Su questo gusto del futuro pesa, però, un passato pesante che continua a condizionare il presente e che ha nelle maglie di potere dei Capi delle Regioni il suo elemento costitutivo di disgregazione.

Tanto per essere chiari fino ad oggi le cose sono andate così. Gli unici ristorati a dovere in Italia sono proprio loro. Sono i capi delle regioni e la pletora di burocrati e faccendieri che ruotano intorno a loro. Sono stati imbottiti di soldi veri, non di elemosine. Si chiamino Ristori o si chiamino Sostegni i fondi pubblici per i Capi delle Regioni ci sono sempre. Per il trasporto pubblico locale non bastavano i 5 miliardi l’anno con le fette infinitamente più rilevanti per Milano, Torino, Bologna, Firenze e così via. Sono arrivate botte di 800 milioni alla volta di compensazioni per perdite di fatturato che non si sono mai viste perché i bus potevano viaggiare all’80% ma siccome di controlli non si è nemmeno discusso hanno fatto sempre il pieno e il contributo è diventato di fatto la cresta sulla pandemia di lorsignori. Hanno fatto il pieno di quattrini pubblici per sistemare i loro malandati bilanci regionali e mantenere in piedi le prebende della burocrazia più pagata e inefficiente d’Italia togliendo risorse vere a albergatori, ambulanti, ristoratori e così via, ma se ne sono ben guardati da spendere uno solo degli euro generosamente ricevuti per sanificare i mezzi pubblici, fare le pulizie e i controlli perché le distanze fossero rispettate, fare insomma il loro lavoro.

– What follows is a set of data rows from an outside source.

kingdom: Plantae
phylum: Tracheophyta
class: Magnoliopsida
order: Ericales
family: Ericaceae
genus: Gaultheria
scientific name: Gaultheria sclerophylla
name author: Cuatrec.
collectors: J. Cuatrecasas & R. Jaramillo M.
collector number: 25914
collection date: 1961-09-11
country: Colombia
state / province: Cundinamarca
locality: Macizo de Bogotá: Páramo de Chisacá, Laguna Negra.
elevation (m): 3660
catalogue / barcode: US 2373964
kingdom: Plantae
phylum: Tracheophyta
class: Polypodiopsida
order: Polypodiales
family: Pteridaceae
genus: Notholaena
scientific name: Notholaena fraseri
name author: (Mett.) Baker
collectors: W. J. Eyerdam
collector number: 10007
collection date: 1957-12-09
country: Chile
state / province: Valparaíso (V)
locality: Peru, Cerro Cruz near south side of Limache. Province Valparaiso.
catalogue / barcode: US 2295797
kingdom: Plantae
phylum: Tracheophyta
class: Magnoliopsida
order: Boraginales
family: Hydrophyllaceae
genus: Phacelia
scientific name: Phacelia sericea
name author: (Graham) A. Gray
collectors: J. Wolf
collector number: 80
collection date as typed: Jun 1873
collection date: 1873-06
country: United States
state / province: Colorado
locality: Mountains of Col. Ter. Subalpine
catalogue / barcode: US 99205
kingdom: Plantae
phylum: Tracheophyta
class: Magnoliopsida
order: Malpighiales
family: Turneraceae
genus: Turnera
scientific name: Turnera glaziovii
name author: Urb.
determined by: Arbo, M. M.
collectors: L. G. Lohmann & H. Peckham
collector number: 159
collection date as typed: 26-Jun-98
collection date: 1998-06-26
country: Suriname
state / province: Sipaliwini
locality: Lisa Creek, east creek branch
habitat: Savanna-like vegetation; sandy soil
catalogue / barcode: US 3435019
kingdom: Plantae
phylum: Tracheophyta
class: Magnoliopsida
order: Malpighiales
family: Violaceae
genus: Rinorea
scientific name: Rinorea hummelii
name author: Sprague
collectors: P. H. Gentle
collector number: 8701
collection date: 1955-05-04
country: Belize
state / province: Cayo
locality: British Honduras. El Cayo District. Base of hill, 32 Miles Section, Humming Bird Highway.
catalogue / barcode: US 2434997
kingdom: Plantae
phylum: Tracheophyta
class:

Diciamo le cose come stanno: trasporti e sanità sono le due principali competenze delle Regioni e dei loro Viceré al comando; in entrambi i casi hanno fallito perché quello che si è visto con i furbetti del vaccino che sono tutti amici loro supera perfino la colpa imperdonabile di avere fatto correre su bus e mezzi pubblici alla velocità della luce il contagio di Covid 19 che è il punto massimo di disonore e di clientelismo per questa classe di governo dei territori italiani. Hanno messo in campo un’azione distruttiva tanto quanto il virus.

Potremmo dire che per interesse o per leggerezza sono stati i primi alleati del virus. È il grande tavolo da pranzo luculliano lontano dai riflettori dove la Lega e il Pd cambiano l’indirizzo ma consumano lo stesso pranzo. È la stessa roba loro. Sopravvissuta perfino alla pandemia. Perfino ai lutti familiari e ai morti in economia. Tutto ciò deve finire. Ora questi signori sanno che gli italiani li osservano molto da vicino.